WHAT THE EXERCISE ASKS:
Copy all of these lines, swapping "median scene depth" for "mean scene depth" everywhere it occurs and leaving everything else unchanged.

(Beginning of EXERCISE INPUTS)

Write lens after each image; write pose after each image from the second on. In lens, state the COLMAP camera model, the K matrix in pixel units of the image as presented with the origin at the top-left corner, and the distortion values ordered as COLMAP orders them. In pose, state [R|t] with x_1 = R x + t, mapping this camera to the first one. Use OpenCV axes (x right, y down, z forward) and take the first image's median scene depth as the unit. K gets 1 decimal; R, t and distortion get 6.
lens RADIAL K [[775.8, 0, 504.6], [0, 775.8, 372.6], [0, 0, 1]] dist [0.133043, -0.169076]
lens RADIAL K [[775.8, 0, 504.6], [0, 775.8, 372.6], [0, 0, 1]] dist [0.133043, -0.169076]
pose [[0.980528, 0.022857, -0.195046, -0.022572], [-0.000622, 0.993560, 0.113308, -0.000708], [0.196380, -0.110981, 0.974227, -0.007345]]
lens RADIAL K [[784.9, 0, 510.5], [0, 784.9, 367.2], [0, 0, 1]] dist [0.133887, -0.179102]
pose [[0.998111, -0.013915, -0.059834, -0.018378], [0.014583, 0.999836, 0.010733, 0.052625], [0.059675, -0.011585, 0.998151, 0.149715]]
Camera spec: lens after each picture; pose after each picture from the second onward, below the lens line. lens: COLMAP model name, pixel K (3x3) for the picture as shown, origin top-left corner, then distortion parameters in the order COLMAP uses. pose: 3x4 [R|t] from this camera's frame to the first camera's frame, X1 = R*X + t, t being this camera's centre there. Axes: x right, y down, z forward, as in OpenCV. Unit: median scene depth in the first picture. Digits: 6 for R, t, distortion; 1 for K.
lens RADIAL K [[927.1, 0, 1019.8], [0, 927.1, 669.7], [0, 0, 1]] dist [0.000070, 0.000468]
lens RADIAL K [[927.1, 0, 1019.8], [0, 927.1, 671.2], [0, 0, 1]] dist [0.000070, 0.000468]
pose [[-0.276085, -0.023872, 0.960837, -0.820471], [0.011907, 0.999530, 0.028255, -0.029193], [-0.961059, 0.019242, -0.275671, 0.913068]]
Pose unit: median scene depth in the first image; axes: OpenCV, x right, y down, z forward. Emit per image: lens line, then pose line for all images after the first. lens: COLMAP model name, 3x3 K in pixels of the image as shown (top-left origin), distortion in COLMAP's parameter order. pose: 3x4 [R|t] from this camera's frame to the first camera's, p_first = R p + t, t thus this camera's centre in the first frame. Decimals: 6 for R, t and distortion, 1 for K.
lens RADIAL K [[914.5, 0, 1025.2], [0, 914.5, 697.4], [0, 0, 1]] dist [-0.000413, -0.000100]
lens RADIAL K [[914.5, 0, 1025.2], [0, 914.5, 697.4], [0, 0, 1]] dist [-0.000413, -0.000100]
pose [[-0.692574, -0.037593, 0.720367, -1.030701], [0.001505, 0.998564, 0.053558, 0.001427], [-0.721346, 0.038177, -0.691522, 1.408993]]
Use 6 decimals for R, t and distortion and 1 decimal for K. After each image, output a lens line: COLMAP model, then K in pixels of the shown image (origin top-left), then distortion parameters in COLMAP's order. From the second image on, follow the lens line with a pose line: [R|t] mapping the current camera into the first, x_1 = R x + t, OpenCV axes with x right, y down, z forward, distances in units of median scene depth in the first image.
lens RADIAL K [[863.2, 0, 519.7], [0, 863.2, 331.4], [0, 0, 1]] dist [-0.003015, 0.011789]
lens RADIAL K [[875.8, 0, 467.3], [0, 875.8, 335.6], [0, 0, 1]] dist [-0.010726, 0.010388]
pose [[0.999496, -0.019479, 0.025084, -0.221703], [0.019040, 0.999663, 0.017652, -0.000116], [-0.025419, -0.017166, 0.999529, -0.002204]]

(End of EXERCISE INPUTS)

ANSWER TO THIS TASK:
Write lens after each image; write pose after each image from the second on. In lens, state the COLMAP camera model, the K matrix in pixel units of the image as presented with the origin at the top-left corner, and the distortion values ordered as COLMAP orders them. In pose, state [R|t] with x_1 = R x + t, mapping this camera to the first one. Use OpenCV axes (x right, y down, z forward) and take the first image's mean scene depth as the unit. K gets 1 decimal; R, t and distortion get 6.
lens RADIAL K [[775.8, 0, 504.6], [0, 775.8, 372.6], [0, 0, 1]] dist [0.133043, -0.169076]
lens RADIAL K [[775.8, 0, 504.6], [0, 775.8, 372.6], [0, 0, 1]] dist [0.133043, -0.169076]
pose [[0.980528, 0.022857, -0.195046, -0.022572], [-0.000622, 0.993560, 0.113308, -0.000708], [0.196380, -0.110981, 0.974227, -0.007345]]
lens RADIAL K [[784.9, 0, 510.5], [0, 784.9, 367.2], [0, 0, 1]] dist [0.133887, -0.179102]
pose [[0.998111, -0.013915, -0.059834, -0.018378], [0.014583, 0.999836, 0.010733, 0.052625], [0.059675, -0.011585, 0.998151, 0.149715]]
Camera spec: lens after each picture; pose after each picture from the second onward, below the lens line. lens: COLMAP model name, pixel K (3x3) for the picture as shown, origin top-left corner, then distortion parameters in the order COLMAP uses. pose: 3x4 [R|t] from this camera's frame to the first camera's frame, X1 = R*X + t, t being this camera's centre there. Axes: x right, y down, z forward, as in OpenCV. Unit: mean scene depth in the first picture. Digits: 6 for R, t, distortion; 1 for K.
lens RADIAL K [[927.1, 0, 1019.8], [0, 927.1, 669.7], [0, 0, 1]] dist [0.000070, 0.000468]
lens RADIAL K [[927.1, 0, 1019.8], [0, 927.1, 671.2], [0, 0, 1]] dist [0.000070, 0.000468]
pose [[-0.276085, -0.023872, 0.960837, -0.820471], [0.011907, 0.999530, 0.028255, -0.029193], [-0.961059, 0.019242, -0.275671, 0.913068]]
Pose unit: mean scene depth in the first image; axes: OpenCV, x right, y down, z forward. Emit per image: lens line, then pose line for all images after the first. lens: COLMAP model name, 3x3 K in pixels of the image as shown (top-left origin), distortion in COLMAP's parameter order. pose: 3x4 [R|t] from this camera's frame to the first camera's, p_first = R p + t, t thus this camera's centre in the first frame. Decimals: 6 for R, t and distortion, 1 for K.
lens RADIAL K [[914.5, 0, 1025.2], [0, 914.5, 697.4], [0, 0, 1]] dist [-0.000413, -0.000100]
lens RADIAL K [[914.5, 0, 1025.2], [0, 914.5, 697.4], [0, 0, 1]] dist [-0.000413, -0.000100]
pose [[-0.692574, -0.037593, 0.720367, -1.030701], [0.001505, 0.998564, 0.053558, 0.001427], [-0.721346, 0.038177, -0.691522, 1.408993]]
Use 6 decimals for R, t and distortion and 1 decimal for K. After each image, output a lens line: COLMAP model, then K in pixels of the shown image (origin top-left), then distortion parameters in COLMAP's order. From the second image on, follow the lens line with a pose line: [R|t] mapping the current camera into the first, x_1 = R x + t, OpenCV axes with x right, y down, z forward, distances in units of mean scene depth in the first image.
lens RADIAL K [[863.2, 0, 519.7], [0, 863.2, 331.4], [0, 0, 1]] dist [-0.003015, 0.011789]
lens RADIAL K [[875.8, 0, 467.3], [0, 875.8, 335.6], [0, 0, 1]] dist [-0.010726, 0.010388]
pose [[0.999496, -0.019479, 0.025084, -0.221703], [0.019040, 0.999663, 0.017652, -0.000116], [-0.025419, -0.017166, 0.999529, -0.002204]]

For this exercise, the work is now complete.